The White House on Thursday admitted that President Obama had lived with his uncle Onyango “Omar” Obama in the mid-1980s, after previously denying that the two had ever met.

The controversy arose after Omar Obama testified during a deportation hearing in Boston this week that the president had lived with him while he was a student at Harvard Law School.

The White House had previously told the Boston Globe that Obama never met his uncle, who is related to him from his father’s side.

On Thursday, White House press secretary Jay Carney said that when they had first been asked about Obama's relationship with his uncle in 2011, they consulted the president's memoir Dreams from My Father and found no mention of him.

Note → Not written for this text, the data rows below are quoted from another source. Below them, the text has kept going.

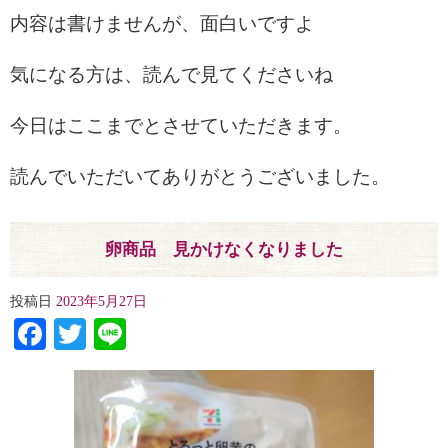
内容は書けませんが、面白いですよ
気になる方は、読んで見てくださいね
今日はここまでとさせていただきます。
読んでいただいてありがとうございました。
卵商品 見かけなくなりました
投稿日
2023年5月27日
Facebook
Twitter
Line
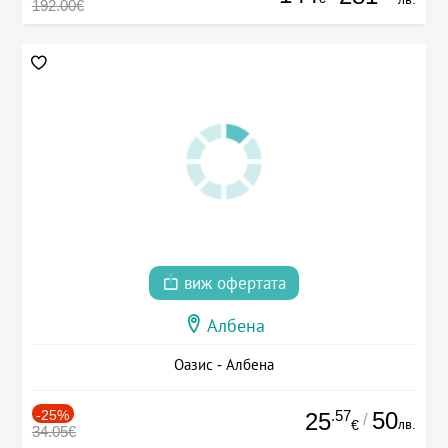
192.00€
виж офертата
Албена
Оазис - Албена
-25%
.57
50
25
/
лв.
€
34.05€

“There was no evidence they had met and that was what was conveyed,” said Carney. He added that at the time “no one spoke to the president” and asked him about the matter.

Carney added that it was his idea to ask the president after reports about Omar Obama’s comments during his immigration hearing surfaced.

“I thought it was the right thing to do to ask him,” he said, adding “nobody had asked him in the past.”

Carney said the president, while a Harvard law student, stayed with his uncle for “brief period of time” and then moved into his own residence. He added that they subsequently saw each other “once every few months” but “after law school they gradually fell out of touch.”

“The president has not seen Onyango Obama in 20 years and has not spoken with him in roughly 10 years,” Carney added.

Obama’s uncle was granted legal residency by a judge on Tuesday.

The White House says they did not interfere in any way with the proceeding.